●ランブルフィッシュの帰還


以前にも触れたことのある映画、『The Wrestler』の試写会があった。
私は時間に余裕をみて行ったので知らなかったのだが、開映時には満員になっていて、この日は入れなかったひともかなりいたそうだ。
注目しているひとはしているのだと思うと嬉しい。


内容は、期待にたがわず素晴らしい映画だった。
ミッキー・ロークが途方もなく、いい。
落魄した中年プロレスラーの悲哀をリアルなタッチで、酷薄に、ときに醜く、演じ切る。


居場所を−−ほとんどは自らの責任で−−損ない続けてきた男が、ここにきて、また生きていく場所を追われる。
彼は失地を回復せんとして躍起になるが、世の中は充分に冷たいし、彼自身もまた相応に愚かだ。
その様子は、酸素を求める金魚に似てどこか滑稽でもある。
水面の上に必死に顔を出そうとするが、ひょっとすると彼はもう、真水よりも泥水のなかで生きるほうがラクな身体になっているのかもしれないのだ。

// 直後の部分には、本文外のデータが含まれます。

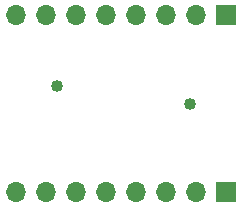
<source format=gbr>
%TF.GenerationSoftware,KiCad,Pcbnew,8.0.4*%
%TF.CreationDate,2024-07-28T12:52:59-07:00*%
%TF.ProjectId,pace 5268ac,70616365-2035-4323-9638-61632e6b6963,rev?*%
%TF.SameCoordinates,Original*%
%TF.FileFunction,Soldermask,Top*%
%TF.FilePolarity,Negative*%
%FSLAX46Y46*%
G04 Gerber Fmt 4.6, Leading zero omitted, Abs format (unit mm)*
G04 Created by KiCad (PCBNEW 8.0.4) date 2024-07-28 12:52:59*
%MOMM*%
%LPD*%
G01*
G04 APERTURE LIST*
%ADD10O,1.700000X1.700000*%
%ADD11R,1.700000X1.700000*%
%ADD12C,1.020000*%
G04 APERTURE END LIST*
D10*
%TO.C,J2*%
X95142000Y-102376000D03*
X97682000Y-102376000D03*
X100222000Y-102376000D03*
X102762000Y-102376000D03*
X105302000Y-102376000D03*
X107842000Y-102376000D03*
X110382000Y-102376000D03*
D11*
X112922000Y-102376000D03*
%TD*%
D10*
%TO.C,J1*%
X95142000Y-87376000D03*
X97682000Y-87376000D03*
X100222000Y-87376000D03*
X102762000Y-87376000D03*
X105302000Y-87376000D03*
X107842000Y-87376000D03*
X110382000Y-87376000D03*
D11*
X112922000Y-87376000D03*
%TD*%
D12*
%TO.C,J0*%
X98642000Y-93376000D03*
X109887000Y-94964000D03*
%TD*%
M02*

</source>
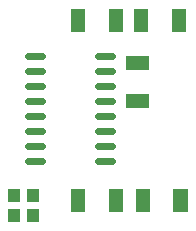
<source format=gbp>
G04 Layer: BottomPasteMaskLayer*
G04 EasyEDA v6.3.53, 2020-06-17T01:54:55+02:00*
G04 e9d571a3f1504c91a96fab9e56f28b91,9eabfb72a9474bef872f988307f0334b,10*
G04 Gerber Generator version 0.2*
G04 Scale: 100 percent, Rotated: No, Reflected: No *
G04 Dimensions in millimeters *
G04 leading zeros omitted , absolute positions ,3 integer and 3 decimal *
%FSLAX33Y33*%
%MOMM*%
G90*
G71D02*

%ADD27C,0.599999*%

%LPD*%
G54D27*
G01X10156Y80491D02*
G01X11356Y80491D01*
G01X10156Y79221D02*
G01X11356Y79221D01*
G01X10156Y77951D02*
G01X11356Y77951D01*
G01X10156Y76681D02*
G01X11356Y76681D01*
G01X10156Y75411D02*
G01X11356Y75411D01*
G01X10156Y74141D02*
G01X11356Y74141D01*
G01X10156Y72871D02*
G01X11356Y72871D01*
G01X10156Y71601D02*
G01X11356Y71601D01*
G01X4213Y80491D02*
G01X5413Y80491D01*
G01X4213Y79221D02*
G01X5413Y79221D01*
G01X4213Y77951D02*
G01X5413Y77951D01*
G01X4213Y76681D02*
G01X5413Y76681D01*
G01X4213Y75411D02*
G01X5413Y75411D01*
G01X4213Y74141D02*
G01X5413Y74141D01*
G01X4213Y72871D02*
G01X5413Y72871D01*
G01X4213Y71601D02*
G01X5413Y71601D01*
G36*
G01X17605Y84490D02*
G01X16405Y84490D01*
G01X16405Y82589D01*
G01X17605Y82589D01*
G01X17605Y84490D01*
G37*
G36*
G01X14404Y84490D02*
G01X13204Y84490D01*
G01X13204Y82589D01*
G01X14404Y82589D01*
G01X14404Y84490D01*
G37*
G36*
G01X7871Y82589D02*
G01X9071Y82589D01*
G01X9071Y84490D01*
G01X7871Y84490D01*
G01X7871Y82589D01*
G37*
G36*
G01X11071Y82589D02*
G01X12271Y82589D01*
G01X12271Y84490D01*
G01X11071Y84490D01*
G01X11071Y82589D01*
G37*
G36*
G01X7871Y67349D02*
G01X9071Y67349D01*
G01X9071Y69250D01*
G01X7871Y69250D01*
G01X7871Y67349D01*
G37*
G36*
G01X11071Y67349D02*
G01X12271Y67349D01*
G01X12271Y69250D01*
G01X11071Y69250D01*
G01X11071Y67349D01*
G37*
G36*
G01X13332Y67349D02*
G01X14532Y67349D01*
G01X14532Y69250D01*
G01X13332Y69250D01*
G01X13332Y67349D01*
G37*
G36*
G01X16532Y67349D02*
G01X17732Y67349D01*
G01X17732Y69250D01*
G01X16532Y69250D01*
G01X16532Y67349D01*
G37*
G36*
G01X4148Y68130D02*
G01X5148Y68130D01*
G01X5148Y69231D01*
G01X4148Y69231D01*
G01X4148Y68130D01*
G37*
G36*
G01X2548Y68130D02*
G01X3548Y68130D01*
G01X3548Y69231D01*
G01X2548Y69231D01*
G01X2548Y68130D01*
G37*
G36*
G01X4148Y66479D02*
G01X5148Y66479D01*
G01X5148Y67580D01*
G01X4148Y67580D01*
G01X4148Y66479D01*
G37*
G36*
G01X2548Y66479D02*
G01X3548Y66479D01*
G01X3548Y67580D01*
G01X2548Y67580D01*
G01X2548Y66479D01*
G37*
G36*
G01X12550Y77332D02*
G01X12550Y76132D01*
G01X14450Y76132D01*
G01X14450Y77332D01*
G01X12550Y77332D01*
G37*
G36*
G01X12550Y80533D02*
G01X12550Y79333D01*
G01X14450Y79333D01*
G01X14450Y80533D01*
G01X12550Y80533D01*
G37*
M00*
M02*

</source>
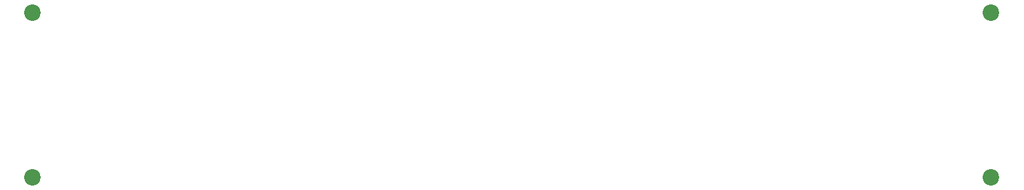
<source format=gbr>
%TF.GenerationSoftware,Altium Limited,Altium Designer,23.4.1 (23)*%
G04 Layer_Color=0*
%FSLAX44Y44*%
%MOMM*%
%TF.SameCoordinates,691261D2-1884-439D-B531-122D69197680*%
%TF.FilePolarity,Positive*%
%TF.FileFunction,NonPlated,1,2,NPTH,Drill*%
%TF.Part,Single*%
G01*
G75*
%TA.AperFunction,OtherDrill,Pad Free-M2 (137.6mm,27.34mm)*%
%ADD19C,2.2000*%
%TA.AperFunction,OtherDrill,Pad Free-M2 (10mm,5.34mm)*%
%ADD20C,2.2000*%
%TA.AperFunction,OtherDrill,Pad Free-M2 (10mm,27.34mm)*%
%ADD21C,2.2000*%
%TA.AperFunction,OtherDrill,Pad Free-M2 (137.6mm,5.34mm)*%
%ADD22C,2.2000*%
D19*
X1376000Y273400D02*
D03*
D20*
X100000Y53400D02*
D03*
D21*
Y273400D02*
D03*
D22*
X1376000Y53400D02*
D03*
%TF.MD5,3b9b7c9920d4bea8823a9be79e57f658*%
M02*

</source>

見ていると、そんな気がしてくる。
そんな男と、同じく中年に差し掛かったヌード・ダンサー(マリサ・トメイ)が、ささやかな感情の交流を持つ。
それだけといえば、それだけの映画だ。
だがそれだけのなかに、四十年あまりを生きてきた人間なら感じずにはいられない矜恃や後悔や虚しさが詰まっている。


かつて、故郷に帰ってきたものの自分の居場所を取り戻せず、水槽のなかの闘魚を居場所に返そうしたミッキー・ローク
さらに25年の年月を経て、彼がこの作品のなかで見出す居場所はどこにあるか。


ランブルフィッシュ [DVD]


再起を期す格闘家というストーリーなら、我々はすでに『どついたるねん』という傑作を有している。
かなり近いものをこの作品からも感じる。
Bruce Springsteenの主題歌も、とても素晴らしい。
ワーキング・オン・ア・ドリーム デラックス・エディション(DVD付)


だがあれがフラワーカンパニーズの「東京タワー」でも、全然違和感はない。
それくらい「負けて負けて/泣けて泣けて/もう最低にダメでも」奥歯を噛んでみたくなる、これはそういう映画である。
敗者の話なのに、なんでなんだろうな。